Covering Animal cruelty
Another case before the high court is testing the boundaries of a press exemption in a law that criminalizes dog fighting videos and other depictions of animal cruelty. Those defending the law rely, in large part, on its exemption for journalism and other material deemed to have serious value.
U.S. v. Stevens involves a 10-year-old law under which anyone who knowingly possesses or distributes a “depiction of animal cruelty with the intention of placing that depiction in interstate or foreign commerce for commercial gain” faces up to five years in federal prison. A Virginia man, Robert Stevens, was sentenced to more than three years in prison for making videos that include footage of dog fighting.

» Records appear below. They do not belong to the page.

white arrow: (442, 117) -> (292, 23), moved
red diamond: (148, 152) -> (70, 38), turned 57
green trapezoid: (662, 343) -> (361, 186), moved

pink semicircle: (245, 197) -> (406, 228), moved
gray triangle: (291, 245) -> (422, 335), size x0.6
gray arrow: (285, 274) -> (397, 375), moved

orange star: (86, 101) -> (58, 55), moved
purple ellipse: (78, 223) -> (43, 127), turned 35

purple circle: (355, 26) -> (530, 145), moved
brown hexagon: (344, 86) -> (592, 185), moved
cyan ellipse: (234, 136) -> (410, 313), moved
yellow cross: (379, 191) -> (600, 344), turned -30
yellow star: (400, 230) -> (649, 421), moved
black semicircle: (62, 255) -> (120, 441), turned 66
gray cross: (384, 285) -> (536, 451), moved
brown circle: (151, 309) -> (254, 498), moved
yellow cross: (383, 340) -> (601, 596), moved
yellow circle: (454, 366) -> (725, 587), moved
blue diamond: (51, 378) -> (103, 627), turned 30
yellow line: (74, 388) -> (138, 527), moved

Like the McCain-Feingold Act, the statute Stevens is charged with violating has a clause that protects the news media by exempting any material with “serious religious, political, scientific, educational, journalistic, historical, or artistic value.”
This serious value exemption is a less protective version of a standard used in obscenity cases, and it has been criticized as allowing juries to discriminate against unpopular viewpoints. “When juries decide what material has serious value, there is the risk that they will allow their own values to influence what they see as meeting the test,” said David Horowitz of the Media Coalition, which filed a friend-of-the-court brief urging the Court to strike down the law.

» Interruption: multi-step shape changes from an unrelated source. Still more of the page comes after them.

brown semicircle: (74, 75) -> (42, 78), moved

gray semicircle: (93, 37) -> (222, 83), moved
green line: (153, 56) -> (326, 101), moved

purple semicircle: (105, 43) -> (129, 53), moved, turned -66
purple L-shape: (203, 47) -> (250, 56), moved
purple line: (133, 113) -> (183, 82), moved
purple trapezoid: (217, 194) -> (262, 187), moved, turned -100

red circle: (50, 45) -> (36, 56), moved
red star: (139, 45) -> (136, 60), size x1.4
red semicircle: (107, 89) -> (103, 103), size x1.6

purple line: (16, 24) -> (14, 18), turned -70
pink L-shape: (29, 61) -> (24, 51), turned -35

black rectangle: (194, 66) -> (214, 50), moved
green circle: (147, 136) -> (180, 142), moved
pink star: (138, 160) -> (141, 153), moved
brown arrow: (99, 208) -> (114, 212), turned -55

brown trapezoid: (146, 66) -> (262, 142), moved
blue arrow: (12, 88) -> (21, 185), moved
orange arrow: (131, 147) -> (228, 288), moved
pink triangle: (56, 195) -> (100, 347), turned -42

“The need to show value also works against the independent or small press journalists,” Horowitz added, “because of a potential bias among jurors that something has serious value because it was published or aired by large institutional media, while something on a blog or in a small publication must do more to establish serious value.”
Stevens’ attorneys argued that the distinction between serious depictions and others is unfair. The law “permits the Discovery Channel to broadcast images of catch dogs hunting wild boar,” they wrote in court papers, but Stevens’ use of similar images “makes him a felon.” They argued that “just as the First Amendment forbids the imposition of exceptional burdens on journalists, it equally proscribes imposing disparate burdens on a speaker for lacking journalistic value.”At oral argument, the justices seemed similarly troubled with the vague line the statute draws. Justice Sonia Sotomayor compared the defendant’s videos to the acclaimed 2005 documentary Off the Chain, noting that the latter “had much, much more footage on the actual animal cruelty than the films at issue here.”And Justice Stephen Breyer added that the terms of the exception are “a little vague,” noting that those filming such varied activities as bullfighting, hunting, animal slaughter, and the production of foie gras “won’t know if [an image] falls within” the exemption.
“Why not do a simpler thing?” Breyer asked. “Rather than let the public guess as to what these words mean, ask Congress to write a statute that actually aims at those frightful things that it was trying to prohibit.”